Record investment in Canary Islands and Balearic hotels
Real estate consultancy Colliers Iberia has just published a report on tourism sector profitability in the Canary Islands and Balearics, highlighting that both archipelagos have cemented their status as major drivers of hotel investment in the European holiday segment, attracting over €1 billion annually. However, Laura Hernando, director general of hotels and future CEO of Colliers Iberia, adds that constraining supply will be key to maintaining profitability and investor interest in the coming years.
€8.1 billion in joint investment since 2019
According to the “Destination Islands: Canaries vs. Balearics 2026” report compiled by Colliers, both archipelagos have captured a combined investment of €8.1 billion between 2019 and 2025, with nearly €7 billion of this figure concentrated in the last five years alone. This renewed investment cycle is underpinned by profitability indicators at record levels.
Revenue per room reaches historic highs
Revenue per available room (RevPAR) has reached historic highs in both regions, standing at €120 in the Canary Islands (up 5.6% year-on-year) and €129 in the Balearics (up 8.7%), guaranteeing the continued flow of capital towards hotel assets in the islands. Tourist spending has also climbed to figures never seen before in 2025. In the Canary Islands’ case, total expenditure rose to €24.4 billion (6.8% more than the previous year), with an average daily spend per tourist of €191. The Balearics, meanwhile, recorded expenditure of €21.06 billion (up 5.2%), with a notable daily spend of €214, a figure significantly above the national average.

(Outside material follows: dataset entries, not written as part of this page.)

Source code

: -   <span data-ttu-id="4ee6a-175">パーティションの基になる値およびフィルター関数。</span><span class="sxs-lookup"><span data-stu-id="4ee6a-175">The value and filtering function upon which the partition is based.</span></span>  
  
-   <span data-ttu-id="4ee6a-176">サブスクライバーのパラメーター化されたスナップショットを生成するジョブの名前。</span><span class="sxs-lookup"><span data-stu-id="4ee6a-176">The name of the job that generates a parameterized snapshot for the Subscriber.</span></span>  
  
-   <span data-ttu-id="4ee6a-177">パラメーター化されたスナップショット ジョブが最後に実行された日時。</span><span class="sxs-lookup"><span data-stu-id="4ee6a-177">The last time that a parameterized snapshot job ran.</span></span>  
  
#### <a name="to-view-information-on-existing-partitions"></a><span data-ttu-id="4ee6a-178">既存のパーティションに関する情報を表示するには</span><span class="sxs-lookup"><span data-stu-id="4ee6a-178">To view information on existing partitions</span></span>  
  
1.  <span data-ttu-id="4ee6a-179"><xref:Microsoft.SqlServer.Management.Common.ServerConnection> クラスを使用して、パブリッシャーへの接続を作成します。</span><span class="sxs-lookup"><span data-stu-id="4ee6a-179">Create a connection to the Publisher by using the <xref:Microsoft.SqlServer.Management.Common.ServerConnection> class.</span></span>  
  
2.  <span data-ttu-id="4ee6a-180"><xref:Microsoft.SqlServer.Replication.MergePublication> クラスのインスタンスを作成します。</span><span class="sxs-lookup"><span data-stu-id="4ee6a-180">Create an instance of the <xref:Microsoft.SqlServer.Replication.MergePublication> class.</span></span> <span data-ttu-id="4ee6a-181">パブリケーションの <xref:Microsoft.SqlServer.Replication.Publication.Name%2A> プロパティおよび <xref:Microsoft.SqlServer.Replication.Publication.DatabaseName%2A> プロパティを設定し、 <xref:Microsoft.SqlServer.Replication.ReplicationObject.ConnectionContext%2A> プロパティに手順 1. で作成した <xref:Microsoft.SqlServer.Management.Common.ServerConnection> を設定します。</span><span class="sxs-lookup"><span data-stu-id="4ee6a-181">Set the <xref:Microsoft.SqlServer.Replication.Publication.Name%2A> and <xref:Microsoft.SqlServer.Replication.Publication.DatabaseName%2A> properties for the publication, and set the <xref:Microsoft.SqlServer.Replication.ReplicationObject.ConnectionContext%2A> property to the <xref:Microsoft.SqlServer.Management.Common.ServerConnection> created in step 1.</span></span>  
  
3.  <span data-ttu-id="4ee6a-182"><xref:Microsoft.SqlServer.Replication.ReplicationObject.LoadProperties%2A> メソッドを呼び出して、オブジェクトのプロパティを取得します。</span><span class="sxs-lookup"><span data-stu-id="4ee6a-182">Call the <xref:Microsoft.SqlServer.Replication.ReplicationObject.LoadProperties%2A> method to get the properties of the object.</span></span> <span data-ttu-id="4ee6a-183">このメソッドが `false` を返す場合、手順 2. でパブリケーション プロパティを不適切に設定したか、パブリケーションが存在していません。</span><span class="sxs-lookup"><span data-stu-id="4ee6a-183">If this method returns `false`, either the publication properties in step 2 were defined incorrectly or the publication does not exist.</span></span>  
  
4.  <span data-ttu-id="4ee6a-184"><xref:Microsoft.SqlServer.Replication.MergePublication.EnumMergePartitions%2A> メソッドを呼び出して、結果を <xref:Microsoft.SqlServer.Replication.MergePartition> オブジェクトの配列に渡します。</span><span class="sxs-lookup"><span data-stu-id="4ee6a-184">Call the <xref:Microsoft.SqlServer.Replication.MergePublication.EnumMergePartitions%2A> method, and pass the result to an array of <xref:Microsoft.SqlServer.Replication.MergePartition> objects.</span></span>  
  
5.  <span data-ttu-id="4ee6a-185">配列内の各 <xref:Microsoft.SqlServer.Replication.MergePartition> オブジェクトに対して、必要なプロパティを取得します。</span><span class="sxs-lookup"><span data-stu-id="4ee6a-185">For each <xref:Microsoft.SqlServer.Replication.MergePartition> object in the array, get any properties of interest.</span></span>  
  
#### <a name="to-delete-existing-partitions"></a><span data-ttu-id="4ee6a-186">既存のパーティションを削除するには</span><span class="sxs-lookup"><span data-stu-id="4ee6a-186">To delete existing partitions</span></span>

Average daily rates on the rise
In terms of rates, the average daily rate (ADR) in the Canary Islands stood at €142, while in the Balearics it climbed to an overall average of €153, with Ibiza and Formentera leading the luxury segment with an ADR of €199. According to Gonzalo Gutiérrez, managing director of Hotels at Colliers, the Canary Islands face the future from a position of clear strength, supported by year-round operations, robust demand, and extensive repositioning opportunities. “The archipelago has consolidated its position as the leading holiday destination for hotel investment in Spain, with positive prospects for improving the main hotel profitability indicators.”

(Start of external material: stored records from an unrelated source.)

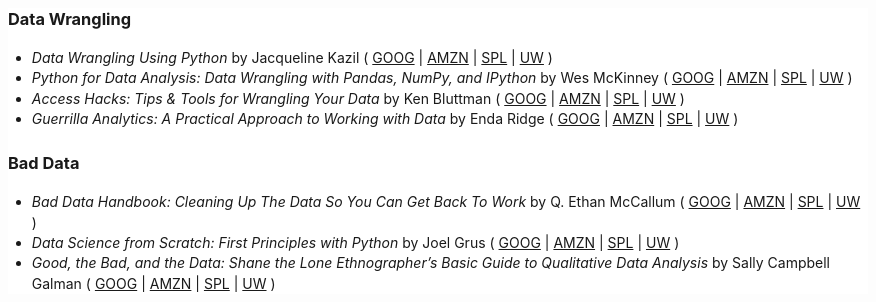 ### Data Wrangling

- _Data Wrangling Using Python_ by Jacqueline Kazil ( [GOOG](https://www.google.com/search?tbo=p&tbm=bks&q=intitle:%22Data+Wrangling+Using+Python%22&num=10&gws_rd=ssl) | [AMZN](http://www.amazon.com/dp/1491948817/?tag=5308-0610-7646) | [SPL](https://seattle.bibliocommons.com/search?t=title&search_category=title&q=%22Data+Wrangling+Using+Python%22&commit=Search) | [UW](http://alliance-primo.hosted.exlibrisgroup.com/primo_library/libweb/action/search.do?fn=search&ct=search&vid=UW&vl%28753972432UI0%29=title&vl%281UIStartWith0%29=starts+with&vl%28freeText0%29=%22Data+Wrangling+Using+Python%22&Submit=Search) )
- _Python for Data Analysis: Data Wrangling with Pandas, NumPy, and IPython_ by Wes McKinney ( [GOOG](https://www.google.com/search?tbo=p&tbm=bks&q=intitle:%22Python+for+Data+Analysis%3A+Data+Wrangling+with+Pandas%2C+NumPy%2C+and+IPython%22&num=10&gws_rd=ssl) | [AMZN](http://www.amazon.com/dp/1449319793/?tag=5308-0610-7646) | [SPL](https://seattle.bibliocommons.com/search?t=title&search_category=title&q=%22Python+for+Data+Analysis%3A+Data+Wrangling+with+Pandas%2C+NumPy%2C+and+IPython%22&commit=Search) | [UW](http://alliance-primo.hosted.exlibrisgroup.com/primo_library/libweb/action/search.do?fn=search&ct=search&vid=UW&vl%28753972432UI0%29=title&vl%281UIStartWith0%29=starts+with&vl%28freeText0%29=%22Python+for+Data+Analysis%3A+Data+Wrangling+with+Pandas%2C+NumPy%2C+and+IPython%22&Submit=Search) )
- _Access Hacks: Tips & Tools for Wrangling Your Data_ by Ken Bluttman ( [GOOG](https://www.google.com/search?tbo=p&tbm=bks&q=intitle:%22Access+Hacks%3A+Tips+%26+Tools+for+Wrangling+Your+Data%22&num=10&gws_rd=ssl) | [AMZN](http://www.amazon.com/dp/0596009240/?tag=5308-0610-7646) | [SPL](https://seattle.bibliocommons.com/search?t=title&search_category=title&q=%22Access+Hacks%3A+Tips+%26+Tools+for+Wrangling+Your+Data%22&commit=Search) | [UW](http://alliance-primo.hosted.exlibrisgroup.com/primo_library/libweb/action/search.do?fn=search&ct=search&vid=UW&vl%28753972432UI0%29=title&vl%281UIStartWith0%29=starts+with&vl%28freeText0%29=%22Access+Hacks%3A+Tips+%26+Tools+for+Wrangling+Your+Data%22&Submit=Search) )
- _Guerrilla Analytics: A Practical Approach to Working with Data_ by Enda Ridge ( [GOOG](https://www.google.com/search?tbo=p&tbm=bks&q=intitle:%22Guerrilla+Analytics%3A+A+Practical+Approach+to+Working+with+Data%22&num=10&gws_rd=ssl) | [AMZN](http://www.amazon.com/dp/0128002182/?tag=5308-0610-7646) | [SPL](https://seattle.bibliocommons.com/search?t=title&search_category=title&q=%22Guerrilla+Analytics%3A+A+Practical+Approach+to+Working+with+Data%22&commit=Search) | [UW](http://alliance-primo.hosted.exlibrisgroup.com/primo_library/libweb/action/search.do?fn=search&ct=search&vid=UW&vl%28753972432UI0%29=title&vl%281UIStartWith0%29=starts+with&vl%28freeText0%29=%22Guerrilla+Analytics%3A+A+Practical+Approach+to+Working+with+Data%22&Submit=Search) )

### Bad Data

- _Bad Data Handbook: Cleaning Up The Data So You Can Get Back To Work_ by Q. Ethan McCallum ( [GOOG](https://www.google.com/search?tbo=p&tbm=bks&q=intitle:%22Bad+Data+Handbook%3A+Cleaning+Up+The+Data+So+You+Can+Get+Back+To+Work%22&num=10&gws_rd=ssl) | [AMZN](http://www.amazon.com/dp/1449321887/?tag=5308-0610-7646) | [SPL](https://seattle.bibliocommons.com/search?t=title&search_category=title&q=%22Bad+Data+Handbook%3A+Cleaning+Up+The+Data+So+You+Can+Get+Back+To+Work%22&commit=Search) | [UW](http://alliance-primo.hosted.exlibrisgroup.com/primo_library/libweb/action/search.do?fn=search&ct=search&vid=UW&vl%28753972432UI0%29=title&vl%281UIStartWith0%29=starts+with&vl%28freeText0%29=%22Bad+Data+Handbook%3A+Cleaning+Up+The+Data+So+You+Can+Get+Back+To+Work%22&Submit=Search) )
- _Data Science from Scratch: First Principles with Python_ by Joel Grus ( [GOOG](https://www.google.com/search?tbo=p&tbm=bks&q=intitle:%22Data+Science+from+Scratch%3A+First+Principles+with+Python%22&num=10&gws_rd=ssl) | [AMZN](http://www.amazon.com/dp/149190142X/?tag=5308-0610-7646) | [SPL](https://seattle.bibliocommons.com/search?t=title&search_category=title&q=%22Data+Science+from+Scratch%3A+First+Principles+with+Python%22&commit=Search) | [UW](http://alliance-primo.hosted.exlibrisgroup.com/primo_library/libweb/action/search.do?fn=search&ct=search&vid=UW&vl%28753972432UI0%29=title&vl%281UIStartWith0%29=starts+with&vl%28freeText0%29=%22Data+Science+from+Scratch%3A+First+Principles+with+Python%22&Submit=Search) )
- _Good, the Bad, and the Data: Shane the Lone Ethnographer’s Basic Guide to Qualitative Data Analysis_ by Sally Campbell Galman ( [GOOG](https://www.google.com/search?tbo=p&tbm=bks&q=intitle:%22Good%2C+the+Bad%2C+and+the+Data%3A+Shane+the+Lone+Ethnographer%E2%80%99s+Basic+Guide+to+Qualitative+Data+Analysis%22&num=10&gws_rd=ssl) | [AMZN](http://www.amazon.com/dp/1598746324/?tag=5308-0610-7646) | [SPL](https://seattle.bibliocommons.com/search?t=title&search_category=title&q=%22Good%2C+the+Bad%2C+and+the+Data%3A+Shane+the+Lone+Ethnographer%E2%80%99s+Basic+Guide+to+Qualitative+Data+Analysis%22&commit=Search) | [UW](http://alliance-primo.hosted.exlibrisgroup.com/primo_library/libweb/action/search.do?fn=search&ct=search&vid=UW&vl%28753972432UI0%29=title&vl%281UIStartWith0%29=starts+with&vl%28freeText0%29=%22Good%2C+the+Bad%2C+and+the+Data%3A+Shane+the+Lone+Ethnographer%E2%80%99s+Basic+Guide+to+Qualitative+Data+Analysis%22&Submit=Search) )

Constrained supply boosts market stability
The report highlights that market stability is bolstered by a structurally constrained supply. While hotel supply in the Canary Islands contracted by 1.2% in 2025 – partly due to closures for comprehensive refurbishments – bed growth in the Balearics slowed to 0.6%, its lowest rate in five years. Regulatory developments in both archipelagos are prioritising asset repositioning and value generation over volume growth. Laura Hernando, director general of hotels and future CEO of Colliers Iberia, says that constraining supply will be key to maintaining profitability and investor interest in the coming years.
A resilient tourism model
Colliers points out that the islands’ tourism model shows great resilience. The Canary Islands have become the leading holiday destination for investment thanks to their year-round operations, while the Balearics stand out for the growing interest from high-end brands, reinforcing their premium profile for long-term investment strategies. In total, between 2021 and 2025, combined tourist spending in the two archipelagos exceeded €173 billion, reflecting a shift in model focused on quality and attracting demand with higher spending capacity.